*** Source records Section Begins ***

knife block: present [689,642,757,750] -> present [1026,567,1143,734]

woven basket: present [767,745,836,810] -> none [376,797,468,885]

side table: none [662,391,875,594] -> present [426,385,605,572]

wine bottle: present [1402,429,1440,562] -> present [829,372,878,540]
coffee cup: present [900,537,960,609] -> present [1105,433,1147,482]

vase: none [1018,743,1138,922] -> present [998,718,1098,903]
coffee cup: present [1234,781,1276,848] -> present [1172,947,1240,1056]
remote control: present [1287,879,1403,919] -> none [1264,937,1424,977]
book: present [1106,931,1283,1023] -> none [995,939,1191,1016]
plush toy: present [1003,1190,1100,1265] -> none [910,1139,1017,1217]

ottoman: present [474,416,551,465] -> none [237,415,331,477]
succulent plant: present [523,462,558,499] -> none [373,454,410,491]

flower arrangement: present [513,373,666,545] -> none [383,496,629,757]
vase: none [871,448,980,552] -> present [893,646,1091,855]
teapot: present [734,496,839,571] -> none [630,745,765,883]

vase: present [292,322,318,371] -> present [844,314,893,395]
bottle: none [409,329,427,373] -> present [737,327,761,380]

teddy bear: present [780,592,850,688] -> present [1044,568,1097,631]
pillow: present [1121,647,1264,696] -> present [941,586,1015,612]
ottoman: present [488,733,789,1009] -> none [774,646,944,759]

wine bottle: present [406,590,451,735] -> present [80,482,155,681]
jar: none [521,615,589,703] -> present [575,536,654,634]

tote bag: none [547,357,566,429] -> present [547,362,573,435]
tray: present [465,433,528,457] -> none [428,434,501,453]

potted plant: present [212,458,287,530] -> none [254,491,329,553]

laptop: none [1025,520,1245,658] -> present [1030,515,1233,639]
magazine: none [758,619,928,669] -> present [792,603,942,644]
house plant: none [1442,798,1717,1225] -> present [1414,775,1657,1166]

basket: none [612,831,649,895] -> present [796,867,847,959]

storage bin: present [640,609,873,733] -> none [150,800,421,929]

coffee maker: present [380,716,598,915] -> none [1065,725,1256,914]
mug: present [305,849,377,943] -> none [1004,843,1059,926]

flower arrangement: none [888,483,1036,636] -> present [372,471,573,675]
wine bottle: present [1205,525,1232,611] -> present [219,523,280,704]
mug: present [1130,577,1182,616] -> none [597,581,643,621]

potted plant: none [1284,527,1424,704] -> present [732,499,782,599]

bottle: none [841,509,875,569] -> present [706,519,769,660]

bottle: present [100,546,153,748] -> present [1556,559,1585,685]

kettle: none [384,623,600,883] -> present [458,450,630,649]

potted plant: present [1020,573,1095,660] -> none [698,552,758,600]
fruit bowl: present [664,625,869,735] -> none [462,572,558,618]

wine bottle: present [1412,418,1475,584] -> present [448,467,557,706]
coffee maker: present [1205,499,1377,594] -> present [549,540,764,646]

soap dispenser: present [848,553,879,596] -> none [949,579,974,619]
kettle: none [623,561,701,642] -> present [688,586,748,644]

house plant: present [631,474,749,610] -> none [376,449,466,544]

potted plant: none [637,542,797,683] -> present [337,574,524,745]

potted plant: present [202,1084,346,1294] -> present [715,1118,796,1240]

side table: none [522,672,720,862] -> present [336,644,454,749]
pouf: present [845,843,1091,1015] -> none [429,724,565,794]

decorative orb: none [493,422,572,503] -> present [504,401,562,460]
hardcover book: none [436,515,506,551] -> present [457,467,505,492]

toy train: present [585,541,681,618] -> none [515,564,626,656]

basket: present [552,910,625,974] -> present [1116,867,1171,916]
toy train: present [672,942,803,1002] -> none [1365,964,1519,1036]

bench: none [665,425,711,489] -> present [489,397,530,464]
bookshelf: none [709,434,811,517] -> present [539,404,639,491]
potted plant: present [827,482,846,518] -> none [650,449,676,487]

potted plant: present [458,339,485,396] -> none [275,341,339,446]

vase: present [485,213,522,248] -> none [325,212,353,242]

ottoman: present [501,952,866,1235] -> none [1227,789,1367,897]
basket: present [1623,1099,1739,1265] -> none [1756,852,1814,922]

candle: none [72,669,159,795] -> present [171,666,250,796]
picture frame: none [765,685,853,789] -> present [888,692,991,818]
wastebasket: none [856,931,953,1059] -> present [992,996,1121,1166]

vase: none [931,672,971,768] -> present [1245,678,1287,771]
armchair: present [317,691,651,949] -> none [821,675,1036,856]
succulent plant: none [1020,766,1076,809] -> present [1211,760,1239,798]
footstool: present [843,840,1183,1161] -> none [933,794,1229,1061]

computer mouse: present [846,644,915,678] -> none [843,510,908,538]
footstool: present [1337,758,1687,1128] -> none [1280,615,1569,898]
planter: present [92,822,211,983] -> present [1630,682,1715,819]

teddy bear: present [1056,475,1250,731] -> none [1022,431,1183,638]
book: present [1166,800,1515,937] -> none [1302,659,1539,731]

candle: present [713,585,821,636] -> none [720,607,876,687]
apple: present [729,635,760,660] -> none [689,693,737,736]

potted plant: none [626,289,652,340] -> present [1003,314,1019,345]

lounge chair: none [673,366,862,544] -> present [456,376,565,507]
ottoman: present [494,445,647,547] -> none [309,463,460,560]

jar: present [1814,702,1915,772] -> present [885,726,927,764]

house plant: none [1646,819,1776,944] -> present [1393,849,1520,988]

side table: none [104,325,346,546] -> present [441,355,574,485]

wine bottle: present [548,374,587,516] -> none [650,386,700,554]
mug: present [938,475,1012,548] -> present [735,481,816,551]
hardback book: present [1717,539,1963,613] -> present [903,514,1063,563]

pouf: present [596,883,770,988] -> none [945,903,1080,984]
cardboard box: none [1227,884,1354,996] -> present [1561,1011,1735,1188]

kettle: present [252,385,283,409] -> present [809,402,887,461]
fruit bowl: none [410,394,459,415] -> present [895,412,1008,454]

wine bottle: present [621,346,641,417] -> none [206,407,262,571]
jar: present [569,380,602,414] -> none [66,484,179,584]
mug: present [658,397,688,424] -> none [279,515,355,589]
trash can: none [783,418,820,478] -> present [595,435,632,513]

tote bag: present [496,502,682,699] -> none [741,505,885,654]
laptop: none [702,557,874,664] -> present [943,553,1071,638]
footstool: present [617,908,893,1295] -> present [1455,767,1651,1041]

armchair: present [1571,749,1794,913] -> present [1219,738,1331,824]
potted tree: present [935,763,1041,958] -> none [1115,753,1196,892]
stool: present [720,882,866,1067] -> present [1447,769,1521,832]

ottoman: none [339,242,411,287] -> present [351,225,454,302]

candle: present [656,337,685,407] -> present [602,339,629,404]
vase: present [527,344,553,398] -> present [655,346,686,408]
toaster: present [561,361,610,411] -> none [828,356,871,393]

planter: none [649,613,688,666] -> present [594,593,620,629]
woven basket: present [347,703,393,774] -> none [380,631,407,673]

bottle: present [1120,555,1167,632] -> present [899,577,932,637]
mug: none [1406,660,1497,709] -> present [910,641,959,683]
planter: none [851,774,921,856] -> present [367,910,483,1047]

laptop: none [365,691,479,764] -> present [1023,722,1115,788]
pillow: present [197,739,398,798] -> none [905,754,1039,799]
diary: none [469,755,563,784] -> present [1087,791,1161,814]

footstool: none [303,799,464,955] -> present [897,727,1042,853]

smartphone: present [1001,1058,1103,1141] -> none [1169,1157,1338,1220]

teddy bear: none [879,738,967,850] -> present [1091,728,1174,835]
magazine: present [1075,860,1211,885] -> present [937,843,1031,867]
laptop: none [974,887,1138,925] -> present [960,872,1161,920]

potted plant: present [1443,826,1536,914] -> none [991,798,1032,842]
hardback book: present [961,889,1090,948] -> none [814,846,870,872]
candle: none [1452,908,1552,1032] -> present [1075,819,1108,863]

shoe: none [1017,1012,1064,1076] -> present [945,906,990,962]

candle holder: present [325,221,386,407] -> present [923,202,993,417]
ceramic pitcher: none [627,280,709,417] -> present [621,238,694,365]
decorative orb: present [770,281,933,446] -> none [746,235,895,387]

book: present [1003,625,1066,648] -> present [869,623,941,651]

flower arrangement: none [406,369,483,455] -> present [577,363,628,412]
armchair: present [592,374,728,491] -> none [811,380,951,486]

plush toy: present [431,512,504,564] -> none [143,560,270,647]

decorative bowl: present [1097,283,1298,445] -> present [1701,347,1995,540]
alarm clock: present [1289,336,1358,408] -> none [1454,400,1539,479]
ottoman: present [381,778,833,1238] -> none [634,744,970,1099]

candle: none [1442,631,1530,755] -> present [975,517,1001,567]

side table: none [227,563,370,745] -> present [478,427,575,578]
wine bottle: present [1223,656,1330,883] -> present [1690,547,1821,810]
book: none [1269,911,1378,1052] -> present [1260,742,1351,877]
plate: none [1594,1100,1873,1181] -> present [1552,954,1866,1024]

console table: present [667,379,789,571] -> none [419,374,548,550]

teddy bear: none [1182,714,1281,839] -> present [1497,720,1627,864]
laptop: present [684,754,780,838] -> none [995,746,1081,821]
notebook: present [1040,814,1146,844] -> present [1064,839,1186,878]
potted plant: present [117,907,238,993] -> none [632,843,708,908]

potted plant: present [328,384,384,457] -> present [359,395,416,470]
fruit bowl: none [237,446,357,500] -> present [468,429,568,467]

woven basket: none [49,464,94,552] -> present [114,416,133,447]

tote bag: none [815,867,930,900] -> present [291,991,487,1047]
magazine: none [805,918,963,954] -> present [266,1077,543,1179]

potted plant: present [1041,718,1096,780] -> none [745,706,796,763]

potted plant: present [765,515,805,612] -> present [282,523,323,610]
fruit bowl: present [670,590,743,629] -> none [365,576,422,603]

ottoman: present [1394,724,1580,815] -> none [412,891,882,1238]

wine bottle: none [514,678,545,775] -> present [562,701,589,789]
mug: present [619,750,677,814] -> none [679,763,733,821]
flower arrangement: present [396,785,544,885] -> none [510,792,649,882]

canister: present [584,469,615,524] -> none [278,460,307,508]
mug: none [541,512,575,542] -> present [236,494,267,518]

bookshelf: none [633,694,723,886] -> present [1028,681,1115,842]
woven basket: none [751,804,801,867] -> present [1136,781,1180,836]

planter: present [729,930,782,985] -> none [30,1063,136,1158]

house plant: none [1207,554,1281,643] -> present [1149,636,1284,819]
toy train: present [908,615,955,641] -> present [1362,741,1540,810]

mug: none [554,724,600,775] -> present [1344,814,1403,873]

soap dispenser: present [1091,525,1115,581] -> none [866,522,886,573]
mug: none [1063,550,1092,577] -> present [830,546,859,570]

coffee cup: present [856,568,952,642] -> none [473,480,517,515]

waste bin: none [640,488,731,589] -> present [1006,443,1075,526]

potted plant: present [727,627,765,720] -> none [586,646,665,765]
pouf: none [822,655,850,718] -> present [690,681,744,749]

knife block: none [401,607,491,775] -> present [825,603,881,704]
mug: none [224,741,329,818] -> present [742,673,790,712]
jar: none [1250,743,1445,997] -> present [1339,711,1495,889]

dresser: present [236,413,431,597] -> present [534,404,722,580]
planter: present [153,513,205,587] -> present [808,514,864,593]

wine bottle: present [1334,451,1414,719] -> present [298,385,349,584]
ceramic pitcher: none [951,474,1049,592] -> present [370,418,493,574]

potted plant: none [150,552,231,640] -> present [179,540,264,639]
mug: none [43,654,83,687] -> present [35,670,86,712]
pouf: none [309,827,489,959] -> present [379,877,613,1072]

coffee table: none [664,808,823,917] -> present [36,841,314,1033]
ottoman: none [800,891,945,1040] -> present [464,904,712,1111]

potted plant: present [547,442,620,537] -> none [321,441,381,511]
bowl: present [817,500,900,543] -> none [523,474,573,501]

*** Source records Section Ends ***

Only the lines from the one containing "knife block: none" through the final line of the data belong in the answer, repeated exactly.

knife block: none [401,607,491,775] -> present [825,603,881,704]
mug: none [224,741,329,818] -> present [742,673,790,712]
jar: none [1250,743,1445,997] -> present [1339,711,1495,889]

dresser: present [236,413,431,597] -> present [534,404,722,580]
planter: present [153,513,205,587] -> present [808,514,864,593]

wine bottle: present [1334,451,1414,719] -> present [298,385,349,584]
ceramic pitcher: none [951,474,1049,592] -> present [370,418,493,574]

potted plant: none [150,552,231,640] -> present [179,540,264,639]
mug: none [43,654,83,687] -> present [35,670,86,712]
pouf: none [309,827,489,959] -> present [379,877,613,1072]

coffee table: none [664,808,823,917] -> present [36,841,314,1033]
ottoman: none [800,891,945,1040] -> present [464,904,712,1111]

potted plant: present [547,442,620,537] -> none [321,441,381,511]
bowl: present [817,500,900,543] -> none [523,474,573,501]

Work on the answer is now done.